The Health Service Executive (HSE) has verified that they will commence an annual investigation into the deaths of babies and mothers starting from this year. This decision to probe into perinatal mortality was prompted by suggestions from the National Perinatal Epidemiological Centre (NPEC) and a proposition by the National Women and Infants Health Programme (NWHIP).
The intent of this investigation is to draw lessons from these deaths to enhance the quality of maternity services, according to the HSE. The inquiry will analyze data from three years at a time, initiating with the period of 2021-2023. Each year, an annual report incorporating data from an additional year will be generated.
The HSE clarified that this investigation is confidential only in the sense that it will be devoid of any identifying details. The investigation will be conducted by reviewers devoid of any connection to the medical cases under examination and will be chosen from various fields such as obstetrics, midwifery, neonatology, neonatal nursing, and other specialisations if necessary.
Additionally, a distinct governance group is in the process of being formed to supervise the investigation, which will include public and patient participation. The terms of its operation, however, are yet to be finalised.
As per the HSE, Ireland has a relatively low perinatal mortality rate compared to other countries. Nevertheless, they emphasise that every neonatal death is a misfortune which they review meticulously in accordance with the HSE’s Incident Management Framework. They added that quality and safety remain paramount.

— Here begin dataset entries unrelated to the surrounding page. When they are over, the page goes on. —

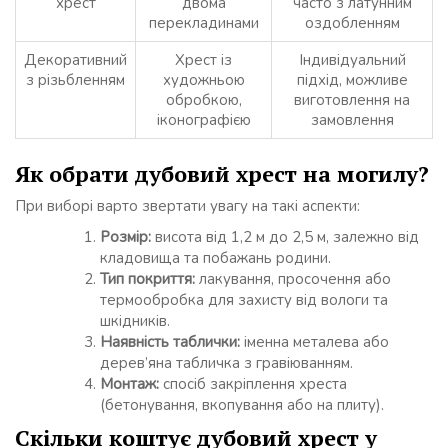
хрест
двома
часто з латунним
перекладинами
оздобленням
Декоративний
Хрест із
Індивідуальний
з різьбленням
художньою
підхід, можливе
обробкою,
виготовлення на
іконографією
замовлення
Як обрати дубовий хрест на могилу?
При виборі варто звертати увагу на такі аспекти:
Розмір:
висота від 1,2 м до 2,5 м, залежно від
кладовища та побажань родини.
Тип покриття:
лакування, просочення або
термообробка для захисту від вологи та
шкідників.
Наявність таблички:
іменна металева або
дерев’яна табличка з гравіюванням.
Монтаж:
спосіб закріплення хреста
(бетонування, вкопування або на плиту).
Скільки коштує дубовий хрест у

This announcement was made following calls from a coalition of organisations representing parents and babies who have passed away for Taoiseach Simon Harris to introduce a commission to investigate perinatal deaths and catastrophic birth injuries earlier this year.
The coalition of associations comprising Safer Births Ireland, Féileacáin, Aims Ireland and The Birth Rights Alliance has expressed their concern over the reported 42 cases of preventable infant deaths dating back to 2013. They are urging for measures to prevent further similar occurrences in Irish medical facilities.
Safer Births Ireland’s co-founder, Claire Cullen, who tragically lost her eldest son Aaron Ben Cullen just five days post-delivery at Midland Regional Hospital, Portlaoise, in 2016, deems the three-year historic timeframe specified by the Health Service Executive (HSE) as inadequate. According to Ms. Cullen, a ten-year review period is crucial for ensuring the completeness and transparency of the investigation.
She reported an upward count to 52 of infant fatalities over the past decade, attributing these unfortunate events to medical errors, however, this number is established from inquest-related news headlines.
Ms. Cullen, who has legally settled a case with the HSE pertaining to her son’s demise, opposes the need for a covert review while emphasizing the necessity for an independent one. She is perturbed by the ‘lack of transparency’ and expresses that activists have been shunned and are yet to get a response from the Taoiseach. Furthermore, they were kept uninformed about the HSE’s intentions.
Johan Verbruggen, the head of medical negligence claims at Fieldfisher, voiced the sentiments of those impacted by birth traumas and feel marginalized in the discussions aimed at enhancing maternal healthcare.
He emphasized that those affected do not wish for their experiences to be trivialized as merely statistical issues and they want to prevent others from undergoing such pain. He acknowledged that deriving lessons from such circumstances often serves as the only positive outcome.
Mr. Verbruggen, who himself is a birth injury victim, confessed the struggle in determining the precise count of maternal deaths along with other activists. He is hopeful that this inquiry will prove beneficial in achieving this purpose.
He insists that until accurate data is obtained, assessing the range of problems or evaluating the worthiness of the service will remain uncertain, provided that a central database to log all relevant information is absent – a crucial factor in the State’s evaluation procedure, according to him.